Parker talks about the script supervisor examining the time length of the story of the script but also the time length of the script itself, i.e. the projected runtime of the movie:
“I time the script, basically, I act it out alone… and then I will time every single scene and then give that over to the producers and they will decide whether anything needs cutting. They may say, ‘Oh, it’s too long’ and go back to the writer and say we need to cut here and there and things will get changed.”
Alessandra brings up Parker’s work on Edge of Tomorrow, an action-heavy movie, and asks about how she determines length for a passage of action. Parker reveals that “sometimes you will get a page that’s a one liner and it will say something like ‘battle commences’… It may only take you five seconds to read that, it’s not going to take five seconds in action time so what I tend to do there is go back to the director and ask, ‘How long do you think you’re going to want this to last for?’”
“The actors always want to know where they are at a particular time, so I keep a tag on that… I will have that in my breakdown: you’ve just come doing such and such, you’ve just had this conversation with so and so… because we just shoot so much out of continuity.”
“They also need to know the action that they did in the last take… we do another take, a different shot… [the actor] can repeat the same action [as in the previous take].”
Sylvia also details that the script supervisor keeps track of continuity for makeup and costume. “Say somebody gets injured, and they have a scar, how long that’s going to last for, when it’s going to disappear. Things like that are very important so that you don’t have this awful situation where someone’s got a scar and suddenly it just goes… hopefully you see it disappear gradually over the timespan.”
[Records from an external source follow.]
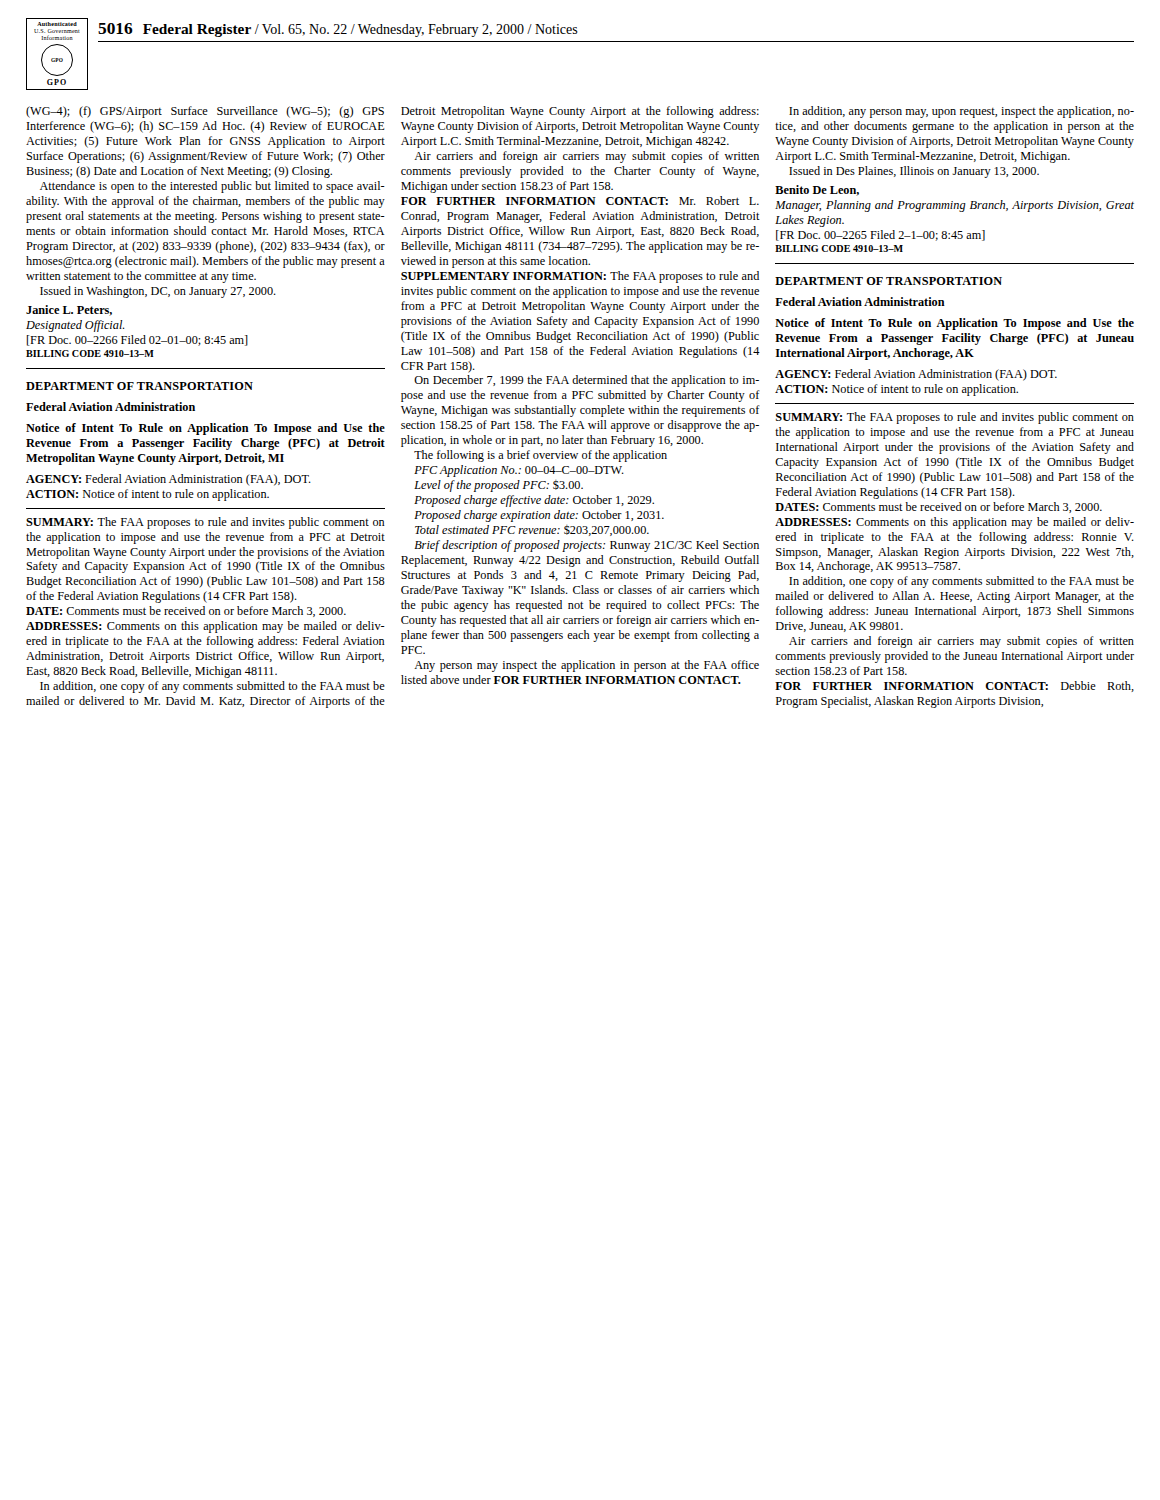Authenticated
U.S. Government
Information
GPO
GPO
5016 Federal Register / Vol. 65, No. 22 / Wednesday, February 2, 2000 / Notices
(WG–4); (f) GPS/Airport Surface Surveillance (WG–5); (g) GPS Interference (WG–6); (h) SC–159 Ad Hoc. (4) Review of EUROCAE Activities; (5) Future Work Plan for GNSS Application to Airport Surface Operations; (6) Assignment/Review of Future Work; (7) Other Business; (8) Date and Location of Next Meeting; (9) Closing.
Attendance is open to the interested public but limited to space availability. With the approval of the chairman, members of the public may present oral statements at the meeting. Persons wishing to present statements or obtain information should contact Mr. Harold Moses, RTCA Program Director, at (202) 833–9339 (phone), (202) 833–9434 (fax), or hmoses@rtca.org (electronic mail). Members of the public may present a written statement to the committee at any time.
Issued in Washington, DC, on January 27, 2000.
Janice L. Peters,
Designated Official.
[FR Doc. 00–2266 Filed 02–01–00; 8:45 am]
BILLING CODE 4910–13–M
DEPARTMENT OF TRANSPORTATION
Federal Aviation Administration
Notice of Intent To Rule on Application To Impose and Use the Revenue From a Passenger Facility Charge (PFC) at Detroit Metropolitan Wayne County Airport, Detroit, MI
AGENCY: Federal Aviation Administration (FAA), DOT.
ACTION: Notice of intent to rule on application.
SUMMARY: The FAA proposes to rule and invites public comment on the application to impose and use the revenue from a PFC at Detroit Metropolitan Wayne County Airport under the provisions of the Aviation Safety and Capacity Expansion Act of 1990 (Title IX of the Omnibus Budget Reconciliation Act of 1990) (Public Law 101–508) and Part 158 of the Federal Aviation Regulations (14 CFR Part 158).
DATE: Comments must be received on or before March 3, 2000.
ADDRESSES: Comments on this application may be mailed or delivered in triplicate to the FAA at the following address: Federal Aviation Administration, Detroit Airports District Office, Willow Run Airport, East, 8820 Beck Road, Belleville, Michigan 48111.
In addition, one copy of any comments submitted to the FAA must be mailed or delivered to Mr. David M. Katz, Director of Airports of the Detroit Metropolitan Wayne County Airport at the following address: Wayne County Division of Airports, Detroit Metropolitan Wayne County Airport L.C. Smith Terminal-Mezzanine, Detroit, Michigan 48242.
Air carriers and foreign air carriers may submit copies of written comments previously provided to the Charter County of Wayne, Michigan under section 158.23 of Part 158.
FOR FURTHER INFORMATION CONTACT: Mr. Robert L. Conrad, Program Manager, Federal Aviation Administration, Detroit Airports District Office, Willow Run Airport, East, 8820 Beck Road, Belleville, Michigan 48111 (734–487–7295). The application may be reviewed in person at this same location.
SUPPLEMENTARY INFORMATION: The FAA proposes to rule and invites public comment on the application to impose and use the revenue from a PFC at Detroit Metropolitan Wayne County Airport under the provisions of the Aviation Safety and Capacity Expansion Act of 1990 (Title IX of the Omnibus Budget Reconciliation Act of 1990) (Public Law 101–508) and Part 158 of the Federal Aviation Regulations (14 CFR Part 158).
On December 7, 1999 the FAA determined that the application to impose and use the revenue from a PFC submitted by Charter County of Wayne, Michigan was substantially complete within the requirements of section 158.25 of Part 158. The FAA will approve or disapprove the application, in whole or in part, no later than February 16, 2000.
The following is a brief overview of the application
PFC Application No.: 00–04–C–00–DTW.
Level of the proposed PFC: $3.00.
Proposed charge effective date: October 1, 2029.
Proposed charge expiration date: October 1, 2031.
Total estimated PFC revenue: $203,207,000.00.
Brief description of proposed projects: Runway 21C/3C Keel Section Replacement, Runway 4/22 Design and Construction, Rebuild Outfall Structures at Ponds 3 and 4, 21 C Remote Primary Deicing Pad, Grade/Pave Taxiway ''K'' Islands. Class or classes of air carriers which the pubic agency has requested not be required to collect PFCs: The County has requested that all air carriers or foreign air carriers which enplane fewer than 500 passengers each year be exempt from collecting a PFC.
Any person may inspect the application in person at the FAA office listed above under FOR FURTHER INFORMATION CONTACT.
In addition, any person may, upon request, inspect the application, notice, and other documents germane to the application in person at the Wayne County Division of Airports, Detroit Metropolitan Wayne County Airport L.C. Smith Terminal-Mezzanine, Detroit, Michigan.
Issued in Des Plaines, Illinois on January 13, 2000.
Benito De Leon,
Manager, Planning and Programming Branch, Airports Division, Great Lakes Region.
[FR Doc. 00–2265 Filed 2–1–00; 8:45 am]
BILLING CODE 4910–13–M
DEPARTMENT OF TRANSPORTATION
Federal Aviation Administration
Notice of Intent To Rule on Application To Impose and Use the Revenue From a Passenger Facility Charge (PFC) at Juneau International Airport, Anchorage, AK
AGENCY: Federal Aviation Administration (FAA) DOT.
ACTION: Notice of intent to rule on application.
SUMMARY: The FAA proposes to rule and invites public comment on the application to impose and use the revenue from a PFC at Juneau International Airport under the provisions of the Aviation Safety and Capacity Expansion Act of 1990 (Title IX of the Omnibus Budget Reconciliation Act of 1990) (Public Law 101–508) and Part 158 of the Federal Aviation Regulations (14 CFR Part 158).
DATES: Comments must be received on or before March 3, 2000.
ADDRESSES: Comments on this application may be mailed or delivered in triplicate to the FAA at the following address: Ronnie V. Simpson, Manager, Alaskan Region Airports Division, 222 West 7th, Box 14, Anchorage, AK 99513–7587.
In addition, one copy of any comments submitted to the FAA must be mailed or delivered to Allan A. Heese, Acting Airport Manager, at the following address: Juneau International Airport, 1873 Shell Simmons Drive, Juneau, AK 99801.
Air carriers and foreign air carriers may submit copies of written comments previously provided to the Juneau International Airport under section 158.23 of Part 158.
FOR FURTHER INFORMATION CONTACT: Debbie Roth, Program Specialist, Alaskan Region Airports Division,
“I do have an attention to detail because that’s what I do in my job. Having read so many scripts, that has been an education. I’ve learned a lot about structure. As a writer, I still don’t really know a lot of things about structure. I’ve learned that just from reading scripts every day for the last twenty years or so… Even the bad scripts that I’ve read have taught me something.”
Parker talks about times when she’s had to perform her job even with a script that may need a lot of work:
“When I first started out, I did a lot of really low budget films… a lot of them were of the horror genre because people think they can write horror. I think it’s an actually very difficult thing to write and to write well…”
These low budget films that she worked on “were just so badly written. The characters were just like paper cutouts, they weren’t flesh and blood… they would just say things that were just ridiculous… and I’d point things out… and I’d be told, ‘Oh, don’t worry about it.’… I just think you shouldn’t underestimate your audience and [you should have] things make sense.”
Parker points out that writing is a very lonesome job and they need to take into consideration that the script isn’t just for one person but ultimately for many people. Even if you, as the writer, read your script and think, that works for me, bear in mind that “when you take [the script] out onto the set and it’s looked at in a different way, it may not sound as brilliant as you thought it did… a table read is just the best thing, it helps everybody.”
“One of the things that always strikes me is the pace of the script. If I’m reading the script, and I’ve got through about fifty pages and I suddenly realize I’ve got another fifty pages to go, then I know something must be wrong… It’s with pace, that’s something that I watch out for.”
“I watch out for things that clash, things that don’t make sense… I know this sounds very petty, but is something that’s actually important: You may have a script that says interior, bar, day. And then in the dialogue, people are referring to night, and you’re thinking hold on, it’s supposed to be day… I always watch out for things like that.”